While you can still walk into a bank, credit union, or dealership to apply for an auto loan, there are also options available online. No matter how you apply for auto financing, this section of our guide to auto loans can help you as you shop.
Understanding Your Auto Loan Budget
You should begin any auto loan application process with clear knowledge of your budget. Experts caution against spending more than 20 percent of your take-home pay on your vehicle. If you can, keeping your car expenses to 10 percent of your take-home pay is ideal.
In addition to loan payments, gas, maintenance, insurance, and other car expenses all factor into that calculation. If, for example, you take home $2,800 per month, keeping your monthly car expenses to about $280 is a good goal.

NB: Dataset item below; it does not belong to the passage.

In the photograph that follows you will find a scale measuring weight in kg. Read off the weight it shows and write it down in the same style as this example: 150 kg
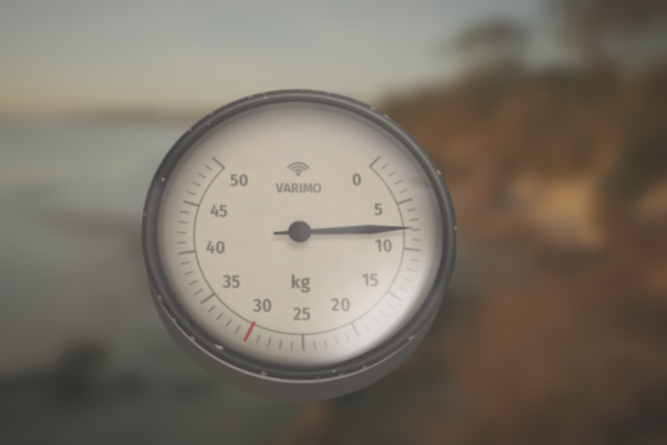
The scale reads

How To Use An Auto Loan Calculator
Many lenders offer auto loan calculators to help you determine how much of a loan you can afford. These tools can help you budget by using different down payment amounts, loan terms, and interest rates to show what you’d pay in interest. Some loan calculators can estimate your interest rate based on your credit score.
Preapproval Vs. Prequalification
Preapproval and prequalification seem like similar concepts, but it’s important to learn the distinction between the two.
Preapproval happens when you apply for financing and the lender then does a hard credit pull and offers you an auto loan. Because preapproval requires a hard inquiry, it will temporarily hurt your credit score. However, being preapproved makes you look like a cash buyer, which gives you more leverage when negotiating with a dealer.
Prequalification is simply a financial institution’s estimate of the loan amount you might qualify for. Because you wouldn’t have applied for a loan yet, prequalification only uses a soft pull, which doesn’t affect your credit score. Being prequalified can help you plan your budget. It’s not a loan offer.
How To Compare Auto Loans
As with shopping for car insurance or an extended car warranty, it’s a good idea to compare loan offers before accepting one. If you apply for multiple loans within a short time period, your credit score won’t suffer too much. Once you’re committed to financing a car, it’s worth comparing several loans to find the right fit.
When comparing auto loans, look through all the fine print and disclosures for the following information:
- Late or missed payment fees: If you pay late or miss a payment, some lenders will charge you either a flat fee or a percentage of the monthly payment.
- Ease of use: When you sign a loan contract, you’re also entering into a months- or years-long relationship with a lender. Some lenders make it easier than others to pay your bill and manage your account online or with a mobile app.
- Required insurance coverage: Some lenders will require you to carry collision insurance, comprehensive insurance, and guaranteed asset protection, also known as gap insurance.
- Prepayment penalties: Lenders make their money from the interest on monthly loan payments, so they may charge a fee if you pay your loan off early.